The older demographic is one of the hardest to reach with supplemental nutrition services, “because they are people that were used to giving to the community, so it’s difficult for them to [ask for help],” Concra says. The Brown Bag Program delivers food directly to older people’s homes and to senior centers where it can be picked up, which has helped reach this population. Concra also cites limited public transportation on the Cape as an obstacle for some people to access available resources. She would love to see more consistency in the resources and services being offered in schools and pantries. She also envisions a stronger Hunger Network where representatives come together to communicate about what they are doing, ask questions, collaborate to solve problems and unify their efforts.
Concra is excited by the general resurging interest in food and sees many opportunities on the Cape for healthy eating and nutrition education. “I see more curiosity and interest in cleaner foods and I think there’s a greater awareness about processed foods,” she says. “We also have a very educated, especially older population who have access to information.” The types of calls and questions that the Extension gets have changed over her eleven-year tenure. Concra typically answers questions with more questions and frequently responds with, “it depends,” which is a testament to her belief that nutrition and health are individual and situational.

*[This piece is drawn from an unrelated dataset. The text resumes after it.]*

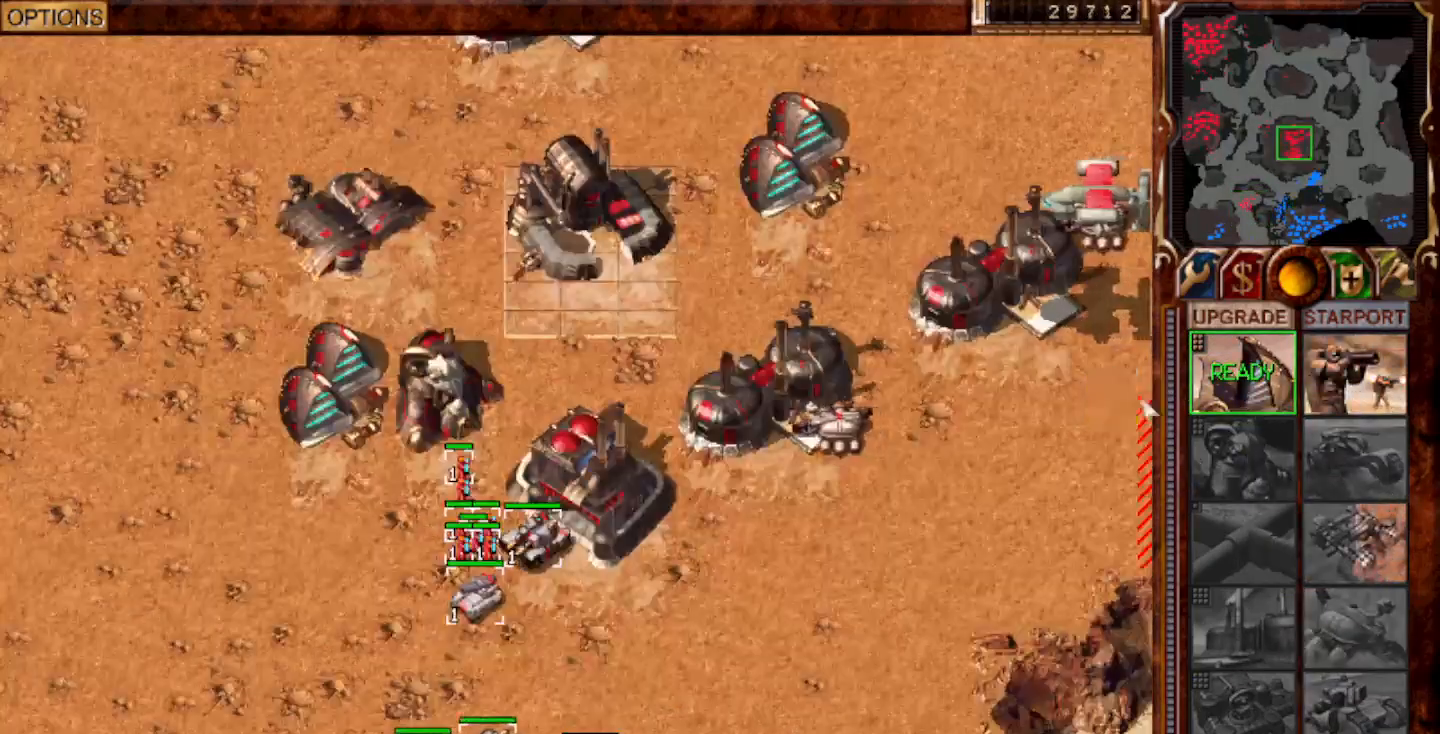
{"keys": ["t"], "mouse": [], "events": [[200, "mouse_left", "down"], [267, "mouse_left", "up"], [433, "t", "down"]]}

Food safety is more definitive and there is some critical information she wants everyone to know: food preservation recipes from earlier than 1994 should not be used due to newer science that helps prevent botulism; reheating cooked food that has been left out does not necessarily kill all the bacteria that may have formed; everyone should own a refrigerator thermometer; and do not wash chicken as it spreads bacteria.
As for the food pantries, Concra says that funding will always be an issue and donor fatigue is very real. January and February can be stark months following the generosity of the holiday season. She also reminds donors to “give healthy food that you would want to eat.”